Pivotal connector is not published in public repositories such as Maven Central. Therefore, this dependency is unmanaged and should be manually added to Spark application during submit (using spark.jars configuration parameter). Connector jar-file can be downloaded from official Pivotal releases.

Connections Configuration Example

As it is shown in the example below, connections of the same type are grouped within subsections named after the type of connection.
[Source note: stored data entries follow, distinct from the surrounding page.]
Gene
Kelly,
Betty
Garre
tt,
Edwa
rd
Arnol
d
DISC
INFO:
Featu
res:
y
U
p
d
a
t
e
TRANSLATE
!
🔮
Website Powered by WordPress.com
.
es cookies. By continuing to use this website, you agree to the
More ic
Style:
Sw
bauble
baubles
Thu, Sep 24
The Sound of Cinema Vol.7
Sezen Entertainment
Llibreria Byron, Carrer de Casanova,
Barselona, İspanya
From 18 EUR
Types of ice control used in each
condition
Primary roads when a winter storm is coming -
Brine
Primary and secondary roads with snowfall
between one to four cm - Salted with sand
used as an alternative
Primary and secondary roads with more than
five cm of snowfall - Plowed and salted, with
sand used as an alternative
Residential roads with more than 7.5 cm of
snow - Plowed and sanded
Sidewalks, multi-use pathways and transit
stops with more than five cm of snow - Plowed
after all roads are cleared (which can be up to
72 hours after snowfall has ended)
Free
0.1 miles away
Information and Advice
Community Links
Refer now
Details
These subsections should contain a list of connection configurations of the corresponding type.

jobConfig: {
  connections: {
    postgres: [
      {
        id: "postgre_db1",
        description: "Connection to production instance of DB"
        url: "postgre1.db.com:5432/public", 
        username: "dq-user", 
        password: "dq-password",
        metadata: [
          "db.owner=some.user@some.domain",
          "environment=prod"
        ]
      }
      {
        id: "postgre_db2",
        description: "Connection to test instance of DB"
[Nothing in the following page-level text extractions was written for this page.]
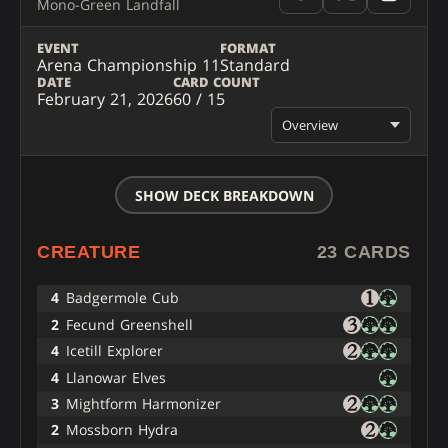
Mono-Green Landfall
EVENT
FORMAT
Arena Championship 11
Standard
DATE
CARD COUNT
February 21, 2026
60 / 15
Overview
SHOW DECK BREAKDOWN
CREATURE
23 CARDS
4
Badgermole Cub
2
Fecund Greenshell
4
Icetill Explorer
4
Llanowar Elves
3
Mightform Harmonizer
2
Mossborn Hydra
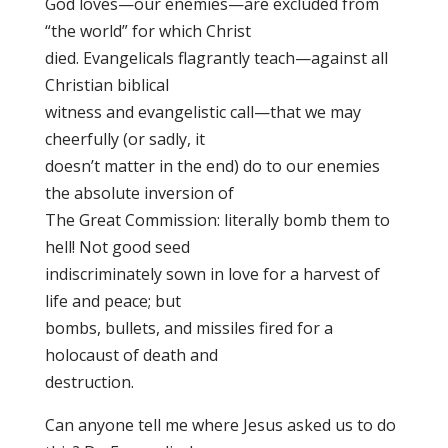
God loves—our enemies—are excluded from
“the world” for which Christ
died. Evangelicals flagrantly teach—against all
Christian biblical
witness and evangelistic call—that we may
cheerfully (or sadly, it
doesn’t matter in the end) do to our enemies
the absolute inversion of
The Great Commission: literally bomb them to
hell! Not good seed
indiscriminately sown in love for a harvest of
life and peace; but
bombs, bullets, and missiles fired for a
holocaust of death and
destruction.
Can anyone tell me where Jesus asked us to do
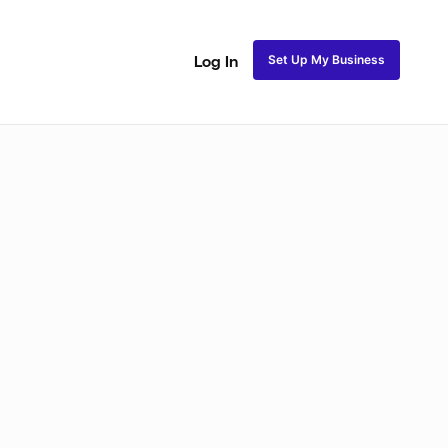
Set Up My Business
Log In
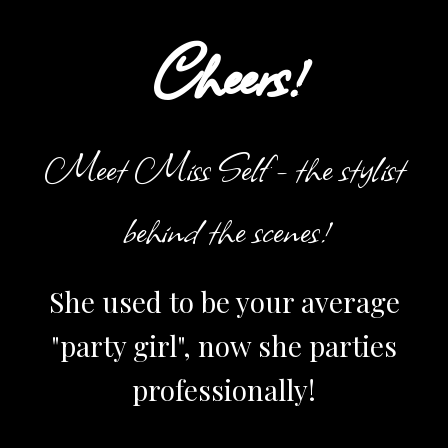
Cheers!
Meet Miss Self - the stylist
behind the scenes!
She used to be your average
"party girl", now she parties
professionally!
        url: "postgre2.db.com:5432/public",
        username: "dq-user",
        password: "dq-password",
        schema: "dataquality",
        metadata: [
          "db.owner=some.user@some.domain",
          "environment=test"
        ]
      }
    ]
    oracle: [
      {id: "oracle_db1", url: "oracle.db.com:1521/public", username: "db-user", password: "dq-password"}
    ]
    sqlite: [
      {id: "sqlite_db", url: "some/path/to/db.sqlite"}
    ],
    mysql: [
      {id: "mysql_db1", url: "mysql.db.com:8306/public", username: "user", password: "pass"}
    ],
    mssql: [
      {id: "mssql_db1", url: "mssql.db.com:8433", username: "user", password: "pass"}
    ],
    h2: [
      {id: "h2_db1", url: "h2.db.com:9092/default", username: "user", password: "pass"}
    ],
    clickhouse: [
      {id: "clickhouse_db1", url: "clickhouse.db.com:8123", username: "user", password: "pass"}
    ],
    kafka: [
      {id: "kafka_cluster_1", servers: ["server1:9092", "server2:9092"]}
      {
        id: "kafka_cluster_2",
        servers: ["kafka-broker1:9092", "kafka-broker2:9092", "kafka-broker3:9092"]
        parameters: [
          "security.protocol=SASL_PLAINTEXT",
          "sasl.mechanism=GSSAPI",
          "sasl.kerberos.service.name=kafka-service"
        ]
      }
    ],
    greenplum: [
      {
        id: "greenplum_db1", 
        url: "greenplum.db.com:5432/postgres", 
        username: "user", 
        password: "pass",
        schema: "public"
      }
    ]
  }
}